Daarnaast start de Inspectie voor de Gezondheidszorg nog dit jaar de voorbereidingen voor een gericht onderzoek naar de kwaliteit van de werkelijk geleverde zorg, voor zover dit op basis van de huidige productbeschrijvingen en normeringen haalbaar en mogelijk is. De in kwalitatief opzicht kwetsbare positie van de huisarts als CB-arts krijgt daarbij aandacht.

Vooruitlopend op de definitieve vaststelling van het basispakket JGZ in het najaar, is met de LVT afgesproken om de product omschrijving OKZ spoedig na het zomerreces af te ronden.
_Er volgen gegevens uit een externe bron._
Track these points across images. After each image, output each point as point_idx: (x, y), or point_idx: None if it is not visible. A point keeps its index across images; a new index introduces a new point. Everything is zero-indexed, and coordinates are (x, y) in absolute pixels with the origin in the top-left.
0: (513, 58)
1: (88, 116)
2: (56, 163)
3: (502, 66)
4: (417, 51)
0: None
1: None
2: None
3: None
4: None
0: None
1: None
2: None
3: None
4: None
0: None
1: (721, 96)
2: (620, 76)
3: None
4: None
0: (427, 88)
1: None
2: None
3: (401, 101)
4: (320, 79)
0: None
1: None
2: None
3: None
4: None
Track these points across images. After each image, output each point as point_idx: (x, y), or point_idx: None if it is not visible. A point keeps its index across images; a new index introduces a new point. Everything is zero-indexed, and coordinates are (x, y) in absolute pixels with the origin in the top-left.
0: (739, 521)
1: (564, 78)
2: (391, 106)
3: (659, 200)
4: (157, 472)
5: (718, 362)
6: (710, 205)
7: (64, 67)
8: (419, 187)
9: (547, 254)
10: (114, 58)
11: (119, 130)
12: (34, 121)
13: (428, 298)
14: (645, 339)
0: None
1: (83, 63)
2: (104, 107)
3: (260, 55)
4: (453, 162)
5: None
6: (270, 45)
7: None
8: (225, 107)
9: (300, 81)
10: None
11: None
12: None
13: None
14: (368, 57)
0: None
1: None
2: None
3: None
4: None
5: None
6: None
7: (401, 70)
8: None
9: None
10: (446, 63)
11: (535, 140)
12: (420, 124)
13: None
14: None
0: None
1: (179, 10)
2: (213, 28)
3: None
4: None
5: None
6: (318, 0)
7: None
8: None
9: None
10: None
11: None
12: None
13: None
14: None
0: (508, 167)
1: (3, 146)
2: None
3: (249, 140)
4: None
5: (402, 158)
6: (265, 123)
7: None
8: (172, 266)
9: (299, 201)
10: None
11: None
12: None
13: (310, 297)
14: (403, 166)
Op grond van de productomschrijving, alsmede op basis van het te verwachten kindertal per werkgebied van OKZ-instellingen, kan vervolgens het COTG een verdelingssystematiek uitwerken; streefdatum invoering is 1 januari 2000.

Tenslotte zal ik een gesprek aangaan met de LVT om te bezien hoe op zo kort mogelijke termijn verbeteringen kunnen worden aangebracht in de nu ontoereikende OKZ-registraties en op welke wijze éénduidigheid kan worden gerealiseerd in het gebruikte begrippenkader.

De Staatssecretaris van Volksgezondheid, Welzijn en Sport,

A. M. Vliegenthart


XNoot
1

Ter inzage gelegd bij de afdeling Parlementaire Documentatie.